Inspirations change people and change is directly proportional to growth. Aldrian said that he drew inspiration during the early stage of his involvement in triathlon from Eugene Chan in the 2002 Commonwealth Games in Manchester. “It was live on national television and I remember being so stoked about it. He was an absolute beast in the game at that time. He just bossed all these local races and float past everyone else in the ladder,” he said.
From there, he never turned back. He went on to learn more about the tactical aspect of the game. He admitted that in order for him to find form and get better, it was important to be tactically astute. For example, he once ran in the form of a professional cross-country runner just to find himself falling out of the race a little bit later.
“It’s because of my running form. When I picked up the bike and started to cycle, my whole leg was gone because I went too hard with my running. It was tough but at least there’s a takeaway from there.”
Aldrian stayed in the sports for years and years after that. He found himself in the corporate world right after graduating but he didn’t stop there. He would go on to juggle between triathlon and his day job. Up until one day, he realized that without proper coaching, it’s hard for him to bring his game to the next level.

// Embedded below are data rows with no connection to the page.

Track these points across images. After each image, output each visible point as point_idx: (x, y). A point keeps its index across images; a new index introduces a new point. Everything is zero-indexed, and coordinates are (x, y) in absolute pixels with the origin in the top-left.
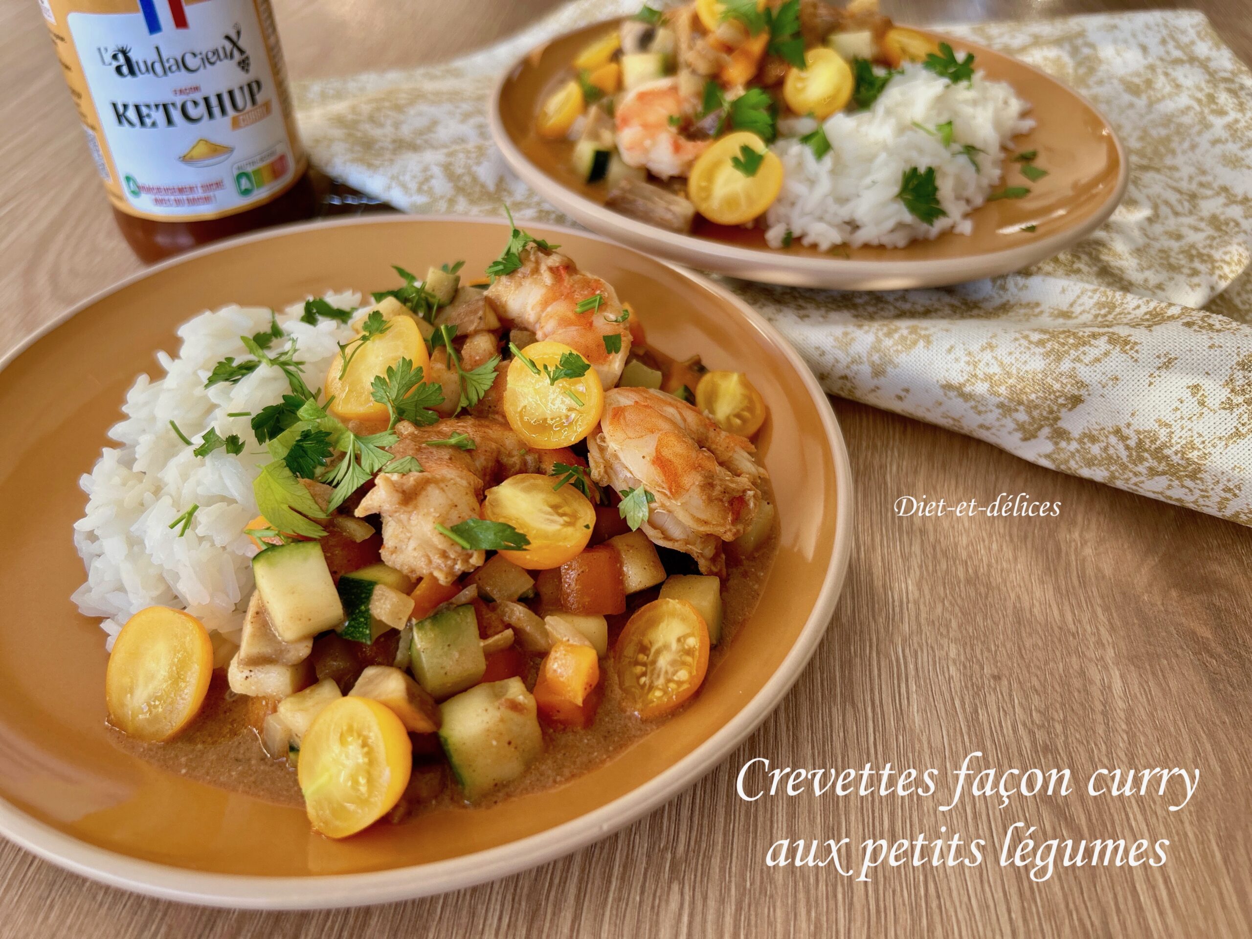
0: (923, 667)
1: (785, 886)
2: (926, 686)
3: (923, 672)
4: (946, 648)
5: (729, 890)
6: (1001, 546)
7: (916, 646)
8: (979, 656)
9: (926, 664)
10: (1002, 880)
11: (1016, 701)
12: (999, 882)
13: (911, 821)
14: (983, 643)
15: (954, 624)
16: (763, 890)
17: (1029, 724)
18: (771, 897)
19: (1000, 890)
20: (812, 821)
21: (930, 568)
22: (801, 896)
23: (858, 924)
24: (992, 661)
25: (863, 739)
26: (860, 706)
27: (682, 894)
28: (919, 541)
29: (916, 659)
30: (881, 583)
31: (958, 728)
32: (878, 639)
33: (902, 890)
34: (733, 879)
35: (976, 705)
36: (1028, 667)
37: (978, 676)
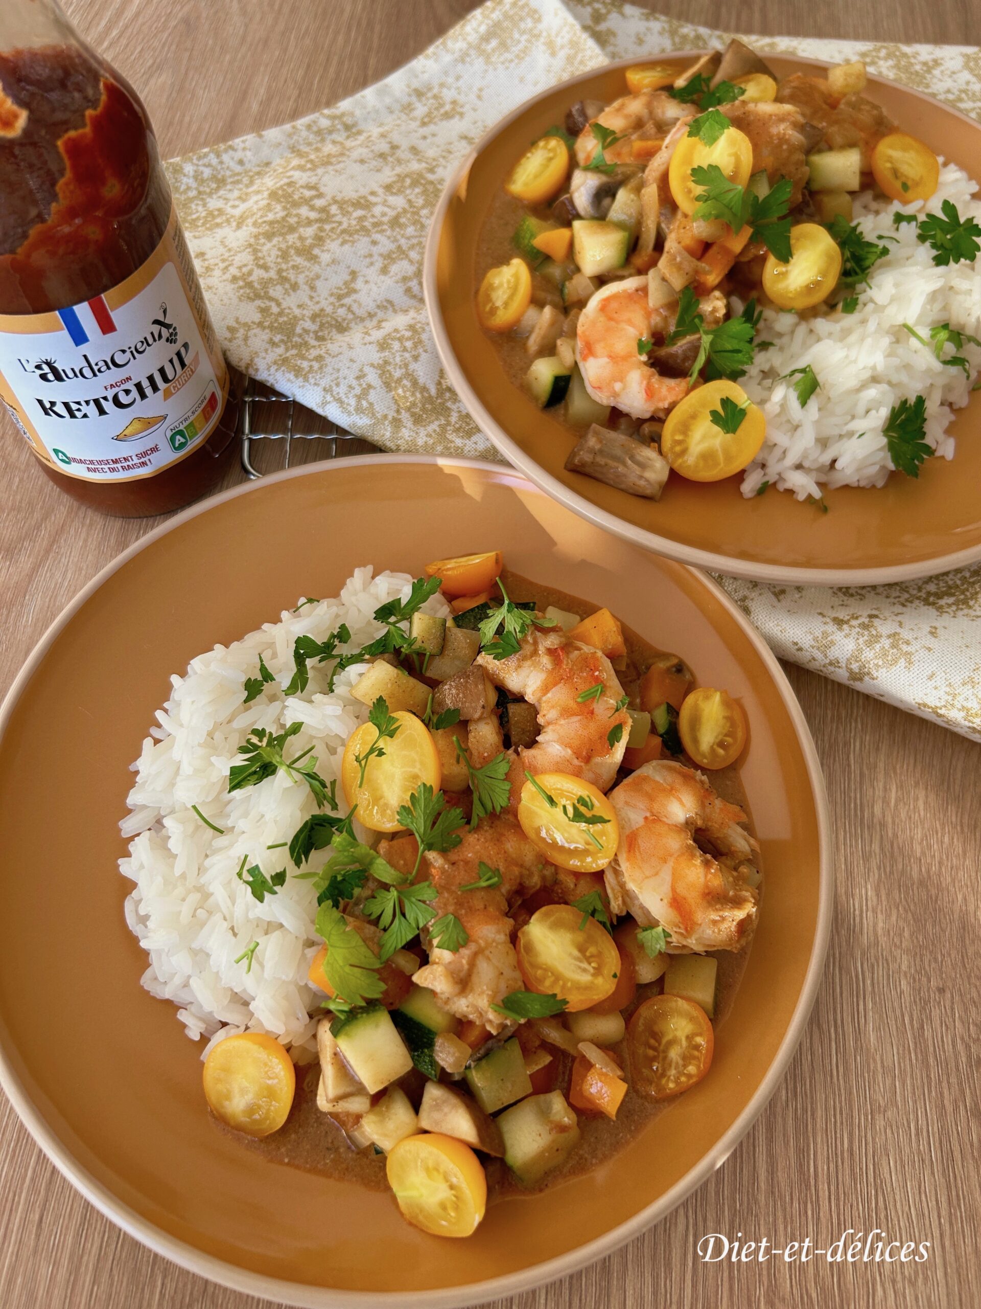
0: (878, 983)
1: (767, 1205)
2: (880, 1003)
3: (879, 987)
4: (898, 960)
5: (723, 1212)
6: (953, 839)
7: (873, 958)
8: (927, 968)
9: (881, 979)
10: (936, 1191)
11: (957, 1015)
12: (933, 1192)
13: (866, 1140)
14: (931, 952)
15: (906, 934)
16: (750, 1210)
17: (966, 1038)
18: (756, 1216)
19: (933, 1199)
20: (787, 1144)
21: (888, 870)
22: (780, 1214)
23: (824, 1236)
24: (938, 973)
25: (827, 1061)
26: (825, 1027)
27: (687, 1218)
28: (878, 837)
29: (873, 973)
30: (843, 891)
31: (906, 1046)
32: (840, 953)
33: (858, 1204)
34: (726, 1201)
35: (922, 1020)
36: (969, 977)
37: (926, 990)
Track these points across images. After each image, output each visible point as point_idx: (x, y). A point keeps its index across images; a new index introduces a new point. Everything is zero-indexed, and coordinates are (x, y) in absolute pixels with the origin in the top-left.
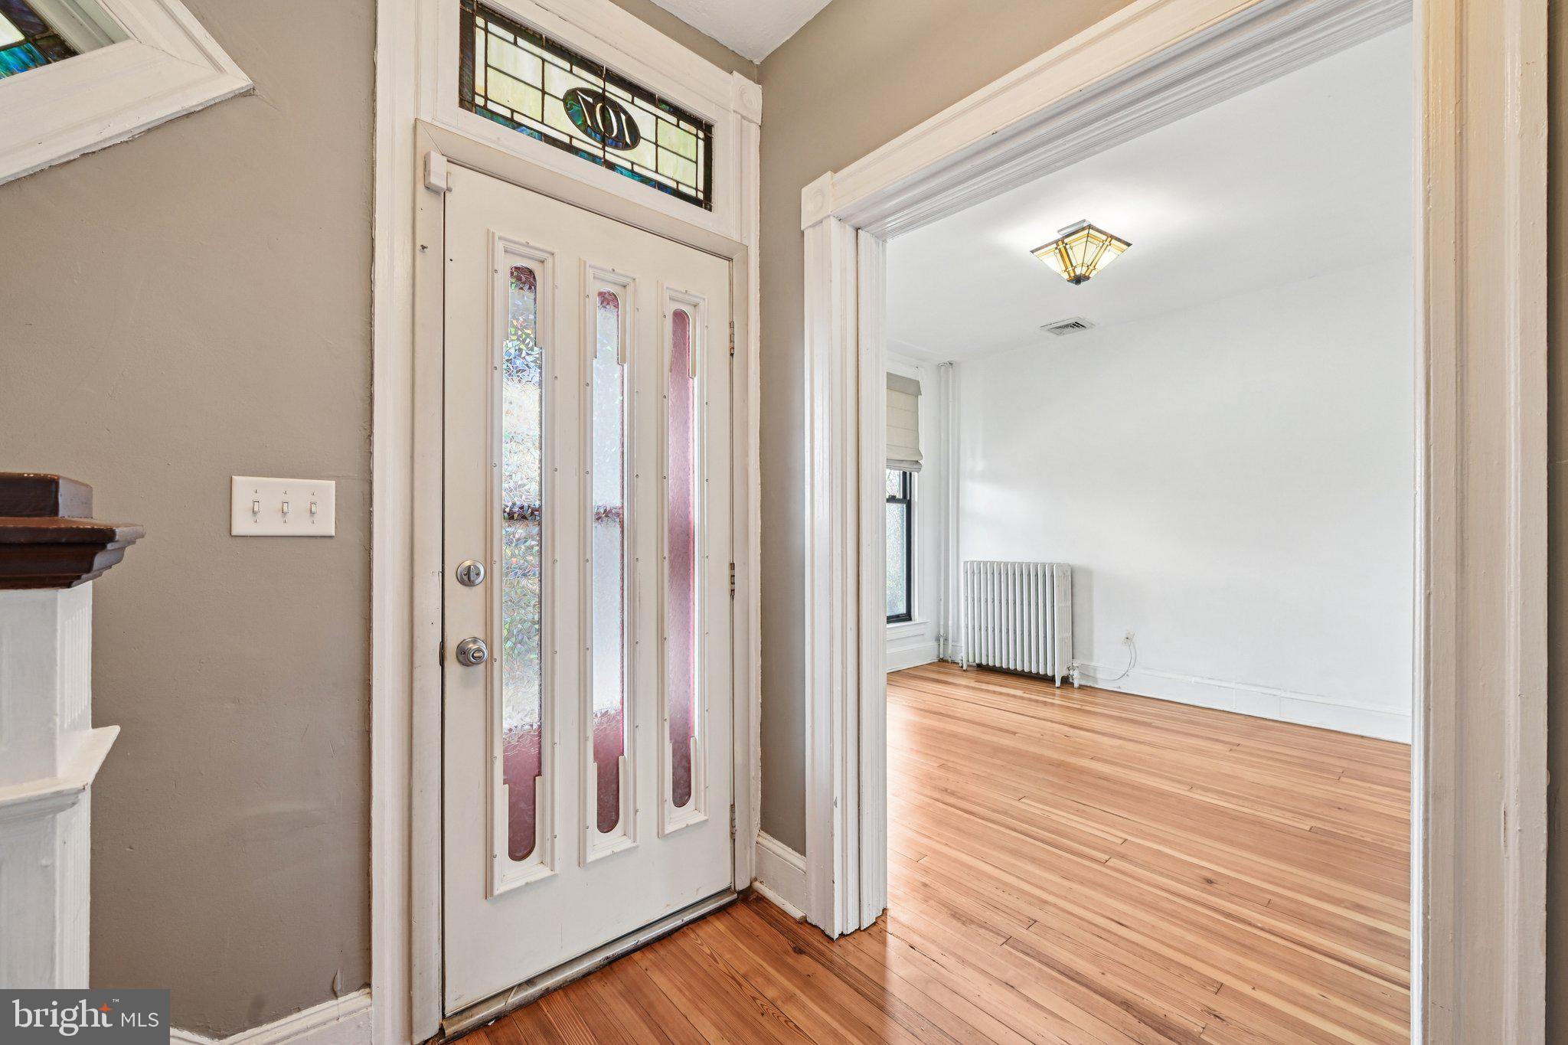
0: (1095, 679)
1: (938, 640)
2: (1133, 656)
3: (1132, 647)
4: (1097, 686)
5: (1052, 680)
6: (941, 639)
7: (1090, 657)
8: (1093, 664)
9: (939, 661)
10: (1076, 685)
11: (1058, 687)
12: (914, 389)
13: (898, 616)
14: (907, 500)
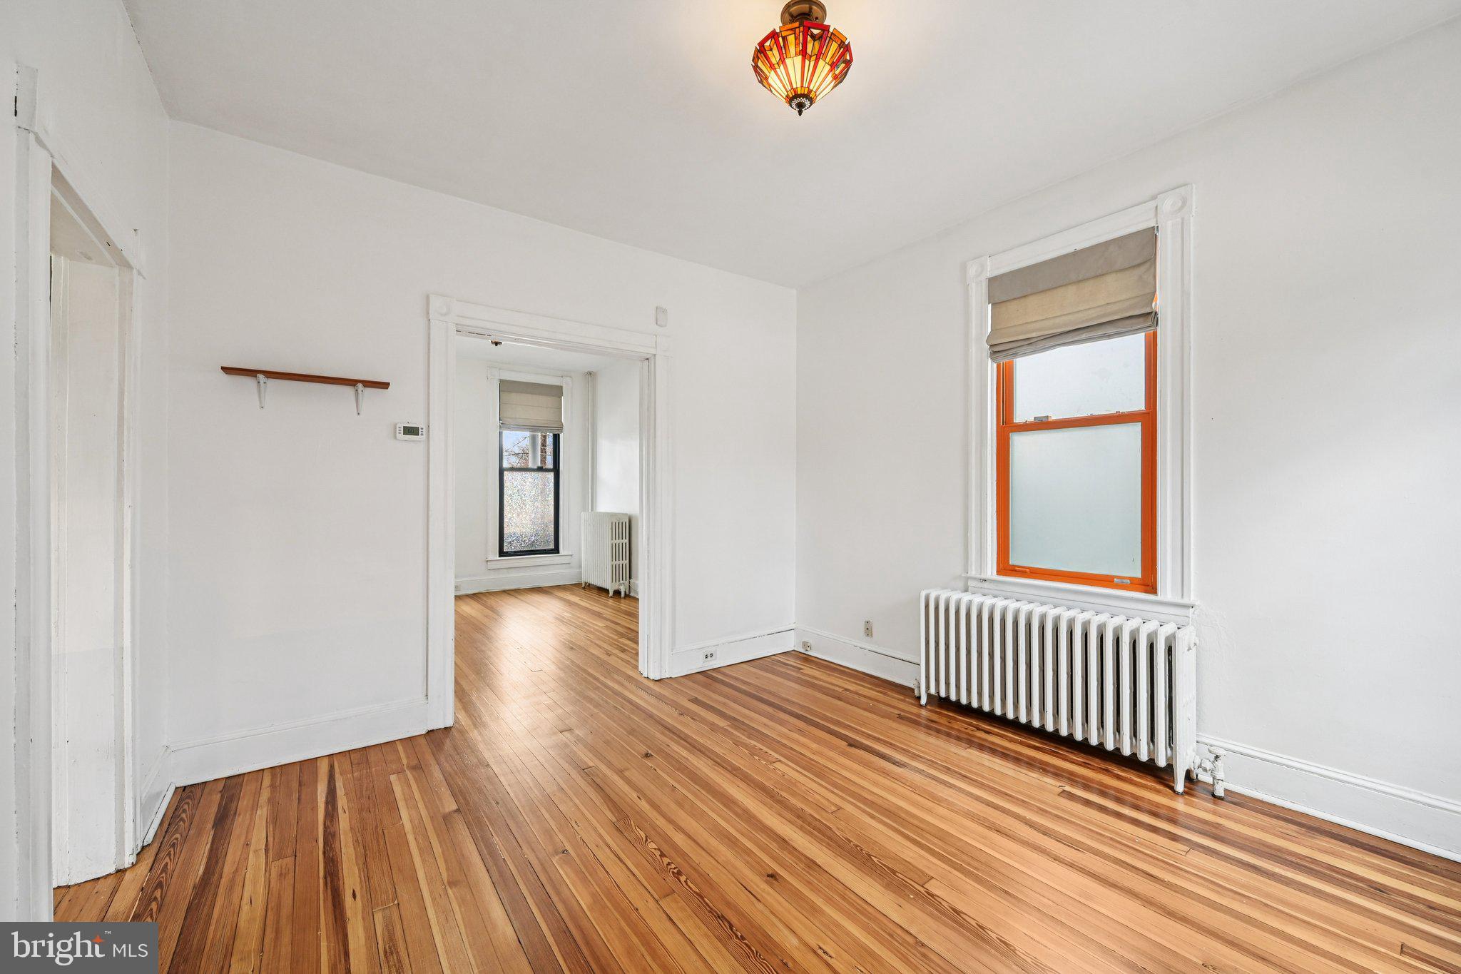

“I was aware of the high cost that could follow up with my decision to take a personal coach with me but I wanted to give it a try. I looked up online and met a Brazilian coach. He was a part of this team at that time. The guy was very knowledgeable, best coach I have ever got without a doubt. Around the same time, I received an offer to join team TIME.”
I enjoyed my time with the team. After three successful years, the founder then decided to go back to his home country and the team eventually went on to shift their focus into developing young talents,” he said in reflection to his time with TIME.
At one point, Aldrian decided to ditch corporate – a field he was in for ten years – for the sport that he loves. He admitted that it wasn’t the easiest of decisions but remained positive about it.
“A lot of people would ask me whether I am confident with my decision. Thing is, I was very confident because I am a very calculated man. I make only the moves that I believe will lift me up in the end. If it’s unclear or vague, maybe I would wait a little longer until things are clearer and better.
I decided to start coaching. It’s a coincidence that in triathlon, most of the beginners’ weakness is swimming. It is my strength. So starting from there, I decided to plan ahead with my program and tried to pursue this as a business. Thankfully, the reception was positive and the next thing I know is I am already doing things that I want to do faster than my initial expectation.”
His days now are filled with coaching the students at Go Getter Triathlon Squad which he founded, coaching his national athlete wife Serena Yang Chen Yin and training himself for his next challenge. “It gets hard at times but it is 10 times better than being in corporate,” he joked.
It is not too much to say that Aldrian is the epitome of a modern-day free man. He works hard for what he wants and isn’t afraid to face challenges in front of him. He stepped out of his comfort zone for the thing he believed; a rare case in the rather ‘fixed’ current world.